Stefan Hartung, Bosch board member and supervisory board head of Bosch Solar Energy, told AFP that the company tried everything they could to reduce manufacturing cost, but “were unable to offset the drop in prices, which was as much as 40 percent.” Other Bosch officials said the company’s Solar Energy Division lost about $1.3 billion last year.
But The Sun Will Come Out Tomorrow.
With all the carnage there are still those who see opportunities in solar. “Deep-pocketed Korean conglomerates are moving into the solar industry,” the AP reported. And frankly, there are those who see silver linings in all the gloomy news, who think that it means brighter days are ahead.
If the problem is overproduction, as seems to be the general consensus, many shrewd observers think that now with so many companies going out of business, that problem may have solved itself. Self-described “contrarian” Stuart Bernstein, who oversees Goldman’s renewables unit, told Bloomberg News that “it feels like the worst is behind us.”
He’s putting Goldman’s money where his mouth is, too. Bloomberg noted that Goldman was “the top arranger for renewable-energy stock offerings” in 2012, and is accelerating funding this year as “it anticipates a rebound in an industry that’s slumped every year since 2009.”
Bernstein explained that technologies now considered “emerging,” like solar, are inevitable, and that global demand must shift over sooner or later. At that point, he said, this “short-term volatility” will smooth out, and the technology will become commonplace and ultimately indispensable.
Goldman is planning to invest $40 billion in the solar industry over the next 10 years. Bernstein said he thinks worldwide investment in solar and other renewable energies combined will top $395 billion annually by 2020.

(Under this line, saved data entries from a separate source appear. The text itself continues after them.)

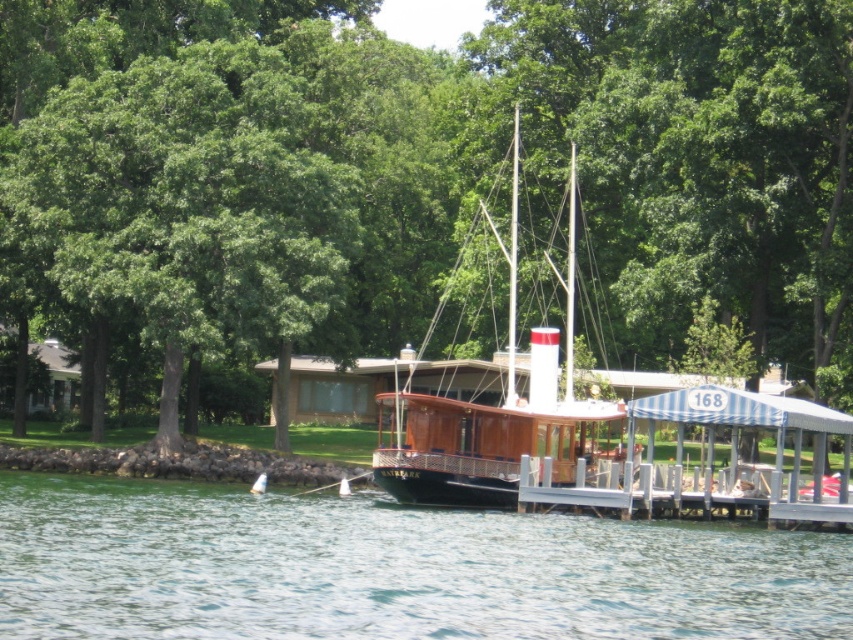
Between point (219, 628) and point (402, 420), which one is positioned in front?

Point (219, 628)

Is point (204, 579) in front of point (543, 388)?

Yes, point (204, 579) is in front of point (543, 388).

Where is `clear water at center`? clear water at center is located at coordinates (390, 568).

Can you confirm if green leafy tree at center is positioned above wooden boat at center?

Correct, green leafy tree at center is located above wooden boat at center.

Can you confirm if green leafy tree at center is positioned below wooden boat at center?

No, green leafy tree at center is not below wooden boat at center.

This screenshot has height=640, width=853. What do you see at coordinates (421, 186) in the screenshot? I see `green leafy tree at center` at bounding box center [421, 186].

At what (x,y) coordinates should I click in order to perform the action: click on green leafy tree at center. Please return your answer as a coordinate pair (x, y). This screenshot has width=853, height=640. Looking at the image, I should click on (421, 186).

Is clear water at center above white striped wood dock at center?

Incorrect, clear water at center is not positioned above white striped wood dock at center.

Is point (407, 627) more distant than point (682, 444)?

No, (407, 627) is in front of (682, 444).

What do you see at coordinates (390, 568) in the screenshot? I see `clear water at center` at bounding box center [390, 568].

The width and height of the screenshot is (853, 640). Identify the location of clear water at center. (390, 568).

The solar industry could just be going through the sort of growing pains new industries go through. Think of the American auto industry. Back when it was young there were dozens and dozens of manufacturers — the Wikipedia page for defunct American car manufacturers lists hundreds and hundreds of companies, from ABC (1906-1910) to Zip (1913-1914). The vast majority of companies failed between 1900 and 1929, which equates to where the solar industry is now in its development.
We’ll see more failures as the industry consolidates, sure. But the demand for solar isn’t going away any more than the demand for cars in the United States did.
One Million Installations Can’t Be Wrong.
Picking one example almost at random, the Australian industry journal Smart Company reported this week that the solar industry “has reached a landmark moment with the number of panels installed on Australian homes now estimated to have cracked the one million mark.”
Citing research from solar consultancy SunWiz, Smart Company says “more than one million systems have been installed across the country,” and “rooftop solar panels now number more than 300,000.” Solar panels installed in Australian homes produce “more than 1 percent of electricity consumption” as well. Okay, it’s not earth-shattering, but the technology is slowly becoming accepted and expected.
Smart Company also said that with major producers like Suntech biting the dust, prices will go back up as production contracts. Which is Economic 101, but as John Grimes, the chief executive of the Australian Solar Council, told Smart Company, “the industry has increased very rapidly, and so, especially during the last year, there has been a significant take-up in technology.”
Grimes says he sees hope that panel prices and manufacturers’ margins are increasing, and that overall, “the price of the technology has dropped dramatically, but overall, things are good.”